I agree that this is not a great movie, and not worth an Oscar. But since when did the Academy's opinion provide a real yardstick for movie lovers? (Though I must say that the numbers of awards won by, say, Silence of the Lambs, given its genre and the Academy's history, is enough to cause me to take notice.) Was "Brokeback" a better choice? I suppose one could just as easily say that it makes us feel good by showing us that "gays are people too" and "gay love is just like straight love" and so on. One could change a few words of his review and we'd be in the same place.

Anyway, I don't mean to say a person can't like the movie. For my part, I think "Crash" was worth watching in that it set things up in a rather predictable way and then played them out rather against type. Maybe that's also predictable to people cleverer than me, but I was kept wondering.

Just my two cents.

 
At 4:21 PM, Blogger Noisette said...

Wunelle- don't know how long ago you posted- I've been living to work lately, if you know what I mean.
Anyway, to respond:
I think Crash was definitely a message movie. You can't make a movie about race in an American city without it being "message" because race is such a loaded concept here. You just can't divorce the idea from its context and history. Esp. in LA, with the history of the Rodney King riots and general race tensions that exist here.
The reason so many other movies take on adultery etc. is because those concepts aren't loaded like race is. They're easier. When you do take on race in America in movie form, you are taking on all the baggage that Race In America implies.
True that Brokeback takes on just as loaded a topic.
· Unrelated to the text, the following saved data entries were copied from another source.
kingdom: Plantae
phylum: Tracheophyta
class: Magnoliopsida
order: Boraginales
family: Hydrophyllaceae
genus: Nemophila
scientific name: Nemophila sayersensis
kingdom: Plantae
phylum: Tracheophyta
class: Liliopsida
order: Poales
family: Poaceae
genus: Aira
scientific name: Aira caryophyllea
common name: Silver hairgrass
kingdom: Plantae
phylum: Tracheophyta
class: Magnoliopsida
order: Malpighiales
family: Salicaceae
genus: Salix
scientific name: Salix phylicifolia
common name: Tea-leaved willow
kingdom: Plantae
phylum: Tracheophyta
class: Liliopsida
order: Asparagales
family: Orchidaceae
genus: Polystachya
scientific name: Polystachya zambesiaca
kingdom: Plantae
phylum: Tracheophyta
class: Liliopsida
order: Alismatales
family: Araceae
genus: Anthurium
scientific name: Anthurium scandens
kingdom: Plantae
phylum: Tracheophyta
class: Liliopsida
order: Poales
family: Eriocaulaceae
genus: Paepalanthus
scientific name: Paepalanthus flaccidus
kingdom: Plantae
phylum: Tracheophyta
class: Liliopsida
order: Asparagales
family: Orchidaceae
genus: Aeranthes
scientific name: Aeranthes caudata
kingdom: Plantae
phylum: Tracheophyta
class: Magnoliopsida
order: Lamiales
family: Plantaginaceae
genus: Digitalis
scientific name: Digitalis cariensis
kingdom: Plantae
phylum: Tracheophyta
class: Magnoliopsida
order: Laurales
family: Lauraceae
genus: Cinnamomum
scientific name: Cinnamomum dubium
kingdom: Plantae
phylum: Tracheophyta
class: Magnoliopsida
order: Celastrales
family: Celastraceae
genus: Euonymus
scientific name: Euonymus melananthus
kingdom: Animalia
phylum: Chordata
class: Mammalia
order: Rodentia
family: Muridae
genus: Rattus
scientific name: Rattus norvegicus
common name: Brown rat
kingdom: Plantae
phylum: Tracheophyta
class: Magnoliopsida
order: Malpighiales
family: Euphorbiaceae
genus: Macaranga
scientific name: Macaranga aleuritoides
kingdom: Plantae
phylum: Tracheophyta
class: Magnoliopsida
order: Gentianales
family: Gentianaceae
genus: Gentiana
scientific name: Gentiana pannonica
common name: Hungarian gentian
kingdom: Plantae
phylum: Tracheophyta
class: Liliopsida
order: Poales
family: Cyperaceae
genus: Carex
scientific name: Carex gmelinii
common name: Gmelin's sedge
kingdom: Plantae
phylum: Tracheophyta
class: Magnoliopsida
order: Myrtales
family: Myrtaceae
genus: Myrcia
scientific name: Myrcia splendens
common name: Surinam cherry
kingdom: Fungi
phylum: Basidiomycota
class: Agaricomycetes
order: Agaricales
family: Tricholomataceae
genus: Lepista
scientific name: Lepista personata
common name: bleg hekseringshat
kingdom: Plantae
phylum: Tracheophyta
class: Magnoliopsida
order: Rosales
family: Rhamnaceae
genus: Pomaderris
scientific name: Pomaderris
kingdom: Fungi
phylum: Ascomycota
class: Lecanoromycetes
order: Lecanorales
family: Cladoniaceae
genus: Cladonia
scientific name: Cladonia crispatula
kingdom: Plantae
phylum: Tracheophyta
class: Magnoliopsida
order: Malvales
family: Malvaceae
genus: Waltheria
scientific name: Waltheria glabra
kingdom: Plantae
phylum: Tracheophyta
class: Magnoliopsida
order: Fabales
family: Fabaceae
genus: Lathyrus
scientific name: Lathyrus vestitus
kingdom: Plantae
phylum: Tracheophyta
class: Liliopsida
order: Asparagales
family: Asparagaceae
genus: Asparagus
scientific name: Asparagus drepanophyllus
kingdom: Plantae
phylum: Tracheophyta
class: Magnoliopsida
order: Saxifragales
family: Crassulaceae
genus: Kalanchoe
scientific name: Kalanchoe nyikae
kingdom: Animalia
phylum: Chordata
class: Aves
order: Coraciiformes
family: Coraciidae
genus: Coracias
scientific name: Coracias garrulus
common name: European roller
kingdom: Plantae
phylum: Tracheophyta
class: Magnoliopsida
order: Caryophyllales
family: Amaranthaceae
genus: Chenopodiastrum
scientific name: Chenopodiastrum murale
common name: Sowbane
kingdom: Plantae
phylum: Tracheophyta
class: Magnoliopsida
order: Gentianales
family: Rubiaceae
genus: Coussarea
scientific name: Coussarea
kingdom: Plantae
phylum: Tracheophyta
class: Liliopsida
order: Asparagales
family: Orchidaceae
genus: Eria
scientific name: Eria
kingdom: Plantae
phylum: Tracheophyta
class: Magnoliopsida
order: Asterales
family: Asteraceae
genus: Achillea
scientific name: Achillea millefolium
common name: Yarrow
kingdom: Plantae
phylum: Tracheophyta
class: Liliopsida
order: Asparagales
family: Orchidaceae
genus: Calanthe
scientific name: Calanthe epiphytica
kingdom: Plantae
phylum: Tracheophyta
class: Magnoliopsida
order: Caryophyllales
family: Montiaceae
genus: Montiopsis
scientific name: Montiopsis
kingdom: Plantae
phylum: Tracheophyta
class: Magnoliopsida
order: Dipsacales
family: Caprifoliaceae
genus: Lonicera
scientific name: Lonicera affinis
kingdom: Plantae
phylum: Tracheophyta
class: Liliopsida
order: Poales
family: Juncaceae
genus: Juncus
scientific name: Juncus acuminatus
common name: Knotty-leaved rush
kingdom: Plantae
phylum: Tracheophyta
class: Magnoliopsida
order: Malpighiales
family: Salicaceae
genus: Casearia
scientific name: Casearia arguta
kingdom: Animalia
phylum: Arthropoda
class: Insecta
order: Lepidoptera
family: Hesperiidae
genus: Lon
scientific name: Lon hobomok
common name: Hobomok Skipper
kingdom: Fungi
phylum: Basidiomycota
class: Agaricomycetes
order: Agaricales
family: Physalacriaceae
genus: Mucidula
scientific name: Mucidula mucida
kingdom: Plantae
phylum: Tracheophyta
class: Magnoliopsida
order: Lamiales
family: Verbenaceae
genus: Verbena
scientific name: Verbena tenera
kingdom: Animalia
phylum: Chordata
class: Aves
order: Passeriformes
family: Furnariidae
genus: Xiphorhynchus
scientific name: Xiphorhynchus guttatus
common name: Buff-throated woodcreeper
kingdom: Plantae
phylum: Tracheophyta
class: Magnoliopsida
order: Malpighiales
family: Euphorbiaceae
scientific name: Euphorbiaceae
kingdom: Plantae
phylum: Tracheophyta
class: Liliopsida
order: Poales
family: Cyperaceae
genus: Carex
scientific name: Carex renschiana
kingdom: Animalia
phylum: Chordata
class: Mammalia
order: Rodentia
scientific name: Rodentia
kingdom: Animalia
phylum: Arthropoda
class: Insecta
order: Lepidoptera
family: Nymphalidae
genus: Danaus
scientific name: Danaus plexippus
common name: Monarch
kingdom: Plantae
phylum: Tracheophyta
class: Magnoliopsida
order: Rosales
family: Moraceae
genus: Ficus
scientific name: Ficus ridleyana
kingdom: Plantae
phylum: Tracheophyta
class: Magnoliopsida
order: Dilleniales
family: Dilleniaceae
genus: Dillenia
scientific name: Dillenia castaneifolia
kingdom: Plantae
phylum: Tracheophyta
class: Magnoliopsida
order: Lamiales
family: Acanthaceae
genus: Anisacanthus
I haven't seen it (SHAME) so I can't speak to it, but from what I've heard Brokeback takes on that loaded idea and makes a great movie with it. Crash... not so much. Obviously, that's opinion. But I think the reviewer is right on in that the Academy voters picked the safe "message" movie- one that tries to tackle a tough subject but in the end leaves you with not much to reflect on or worry about or be uncomfortable with (and here's where you and I differ- I think that the characters were very predictable and cliched).

 
At 4:28 PM, Blogger Noisette said...

And something more:
I think that we're right now with homosexuality where we were with race in the 60s. Over the past 10 years, gays in America have made progress on the rights and liberties front (not nearly enough- but let's remember where we live and what party is in power). Up until the 1980's, you simply couldn't address the issue of homosexuality in mainstream movies (did you ever see "Celluloid Closet"? interesting study of this). "Brokeback" is the first semi-mainstream movie to take two well-known actors, cast them as homosexual, mix the homosexuality up with that quintessential American guy's guy, the cowboy, and manage to make a good movie out of it all.
We've been sitting with race in this country for a long time. We haven't made much progress at all, of course, which was one of the points Crash was trying to make- but we've been dealing with race in American mainstream culture for a long time. So to make a movie like Crash, now, after 40 years of dealing (poorly) with race- a movie that says little, if anything, new or innovative, is not such an interesting move, to me. And definitely not an award-winning move.

 
At 10:02 PM, Blogger Cheetarah1980 said...

This country has been dealing poorly with race for more than 40 years. Race filters into everything in our lives whether we like to admit it or not. Crash may have been stereotypical, but it was true all the same.